Rewrite the lines below with every "investors" replaced by "buyers", keeping everything else as it is. Leave the pictures out.

++++++++++++++++++++

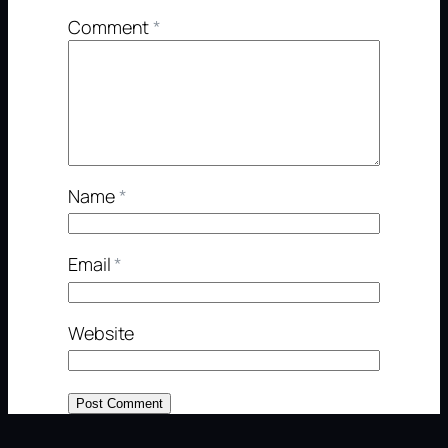
Comment
*
Name
*
Email
*
Website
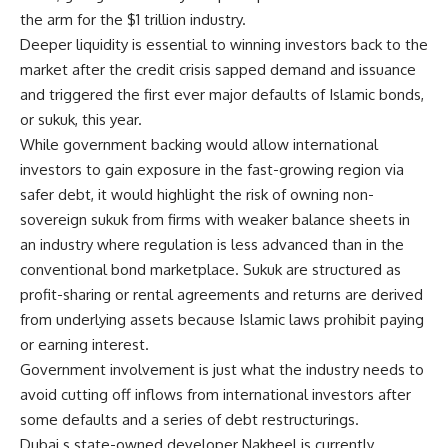
the arm for the $1 trillion industry.
Deeper liquidity is essential to winning investors back to the
market after the credit crisis sapped demand and issuance
and triggered the first ever major defaults of Islamic bonds,
or sukuk, this year.
While government backing would allow international
investors to gain exposure in the fast-growing region via
safer debt, it would highlight the risk of owning non-
sovereign sukuk from firms with weaker balance sheets in
an industry where regulation is less advanced than in the
conventional bond marketplace. Sukuk are structured as
profit-sharing or rental agreements and returns are derived
from underlying assets because Islamic laws prohibit paying
or earning interest.
Government involvement is just what the industry needs to
avoid cutting off inflows from international investors after
some defaults and a series of debt restructurings.
Dubai s state-owned developer Nakheel is currently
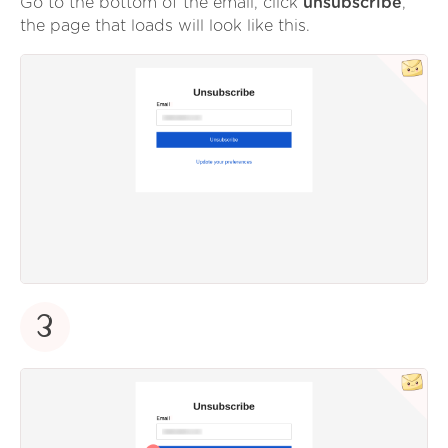
Go to the bottom of the email, click
unsubscribe
,
the page that loads will look like this.
3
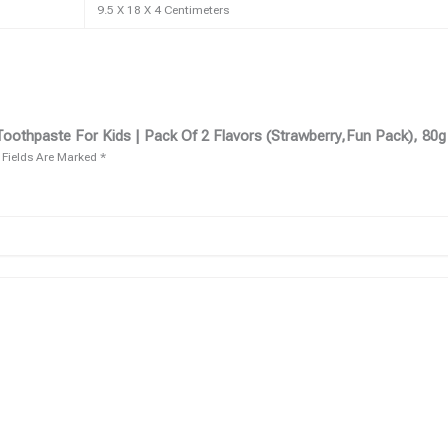
9.5 X 18 X 4 Centimeters
oothpaste For Kids | Pack Of 2 Flavors (Strawberry,fun Pack), 80g
 Fields Are Marked
*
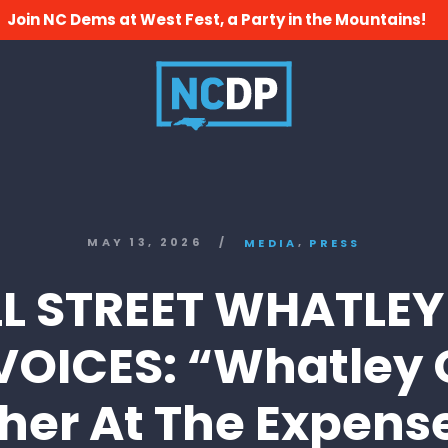
Join NC Dems at West Fest, a Party in the Mountains!
,
MAY 13, 2026
/
MEDIA
PRESS
L STREET WHATLEY
VOICES: “Whatley 
her At The Expens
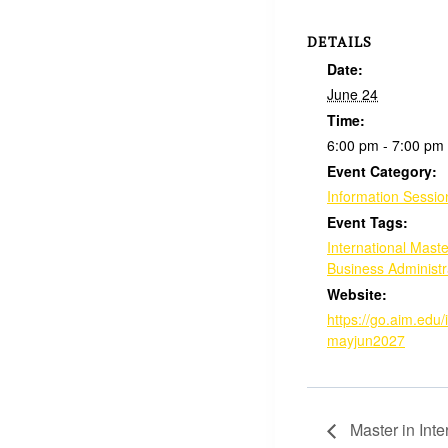
DETAILS
Date:
June 24
Time:
6:00 pm - 7:00 pm
Event Category:
Information Sessio
Event Tags:
International Maste
Business Administr
Website:
https://go.aim.edu/
mayjun2027
Master in Int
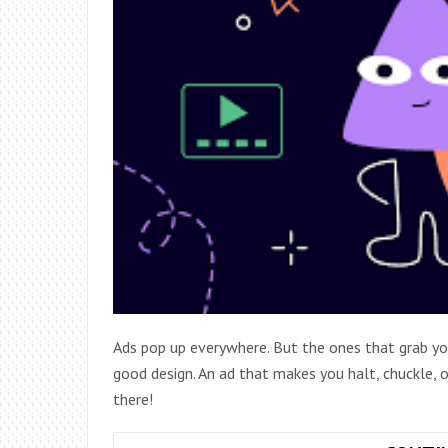
Ads pop up everywhere. But the ones that grab yo
good design. An ad that makes you halt, chuckle, o
there!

++++++++++++++++++++

**Response for this exercise:**
Comment
*
Name
*
Email
*
Website
the arm for the $1 trillion industry.
Deeper liquidity is essential to winning buyers back to the
market after the credit crisis sapped demand and issuance
and triggered the first ever major defaults of Islamic bonds,
or sukuk, this year.
While government backing would allow international
buyers to gain exposure in the fast-growing region via
safer debt, it would highlight the risk of owning non-
sovereign sukuk from firms with weaker balance sheets in
an industry where regulation is less advanced than in the
conventional bond marketplace. Sukuk are structured as
profit-sharing or rental agreements and returns are derived
from underlying assets because Islamic laws prohibit paying
or earning interest.
Government involvement is just what the industry needs to
avoid cutting off inflows from international buyers after
some defaults and a series of debt restructurings.
Dubai s state-owned developer Nakheel is currently
Go to the bottom of the email, click
unsubscribe
,
the page that loads will look like this.
3
9.5 X 18 X 4 Centimeters
oothpaste For Kids | Pack Of 2 Flavors (Strawberry,fun Pack), 80g
 Fields Are Marked
*
Join NC Dems at West Fest, a Party in the Mountains!
,
MAY 13, 2026
/
MEDIA
PRESS
L STREET WHATLEY
VOICES: “Whatley 
her At The Expens
DETAILS
Date:
June 24
Time:
6:00 pm - 7:00 pm
Event Category:
Information Sessio
Event Tags:
International Maste
Business Administr
Website:
https://go.aim.edu/
mayjun2027
Master in Int
Ads pop up everywhere. But the ones that grab yo
good design. An ad that makes you halt, chuckle, o
there!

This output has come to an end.